Scenes from My Life: I will NOT sit in the Waiting Room

Tick.

 

Tick.

 

Tick.

 

My phone vibrates next to me.

 

“Have you heard anything yet?” my husband inquires.

 

This is our daily 3 o’clock conversation, because at that time school lets out for the day and my eldest heads to the After School Program.

 

“Nothing yet,” I start to text and I’m instantly {like clockwork} interrupted by a phone call from “the number”.

 

Shit.

 

Shit.

 

Shit.

 

On the other line a frantic teacher informs me that I need to pick up my son as soon as possible, and I hear crying in the background.

 

It’s my job to get him. To leave my work, and drive only five minutes there and back, but still I’m leaving work, AGAIN!

 

I’m tired, so sick and tired.

 

Inside I’m a swirling whirling mass of emotions.

 

Anger.

 

Sadness

 

Guilt.

 

Frustration

 

Don’t  forget apathy, because it’s happened so many times, sometimes I just don’t give a shit.

 

On days like these I hate everyone.

 

I hate the cute pictures of your smiling kids on FB, and how awesome they are. How you can take them places without having to worry about rage induced fits. Or how they actually WANT to do things with you and spend time with you. How you don’t need to bribe them to go outside and play, and how they will eat their dinner, because they aren’t hopped up on so many appetite-suppressing drugs.

 

Yep, I’m bitter, and angry.

 

We’ve been dropped into the proverbial waiting room. Waiting for the next phone call, the next medication assessment, the next therapy session, the next good day…WAITING FOR AN ANSWER.

 

When I ask the therapist about a timeline she says there is no timeline, that every child is different, and E … well … in not so blunt terms she told me he will most likely be a lifer.

 

That we may constantly be living in this in-between, the uncertain…the one day up and one day down. I’m not sure I’m strong enough for that.

 

The walls of this prison weigh down on me everyday {and him}. After these outbursts he refuses to talk to me about them, and when he does he gets upset, and depressed. Then my heart breaks again.

 

I keep waiting and hoping that one day E will just “snap out of it”. That he will finally be that smiling, gregarious child that I know is.

 

Pancake E

 

But today we are sit waiting.

 

Today I may sit in this waiting room of uncertainty, but there will come a time when I will break down this door, so we can be both be free. It’s time to stop waiting and start living.

**

This post was inspired by today’s Creative Soul Back to School Back to Writing Prompt.
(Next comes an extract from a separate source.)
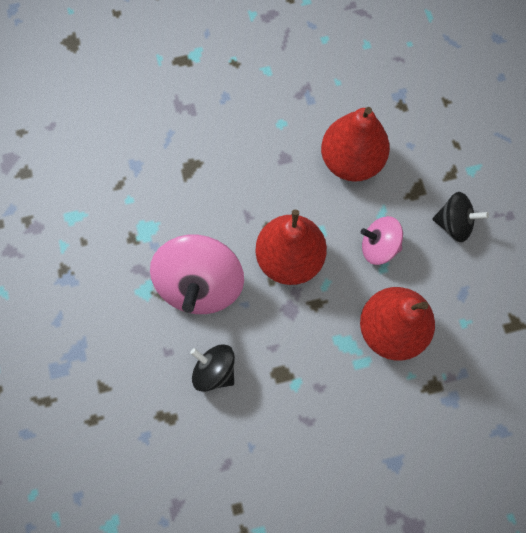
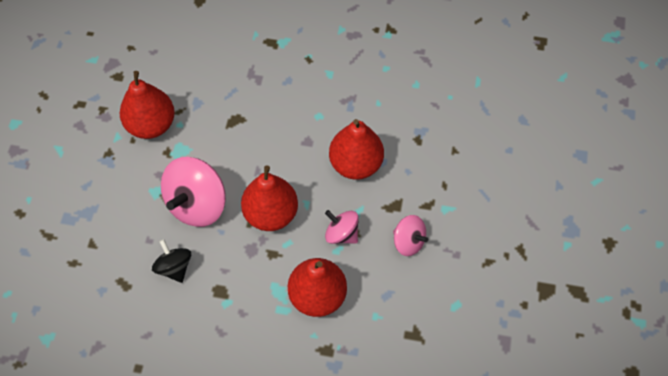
camera: 25 degrees right, 10 degrees down
(96, 214) = (151, 125): none -> red pear
(453, 224) = (408, 242): black spinning top -> pink spinning top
2 thoughts on “Scenes from My Life: I will NOT sit in the Waiting Room

  1. You don’t have to accept that he might be a “lifer” a child is still developing and that label doesn’t help your situation right now. What might help is a piece of advice the social worker and therapist gave me about Anthony. Phases. Every single child goes in and out of phases. Without phases we don’t develop. Now, of course, children with special needs (like Anthony and his anxiety) will always deal with problems differently, but all children go through growing pains. It is a fact. Another phase will come and it may be more pleasing. Stay strong, mama.

    Phases. Growing pains. … No waiting rooms, indeed.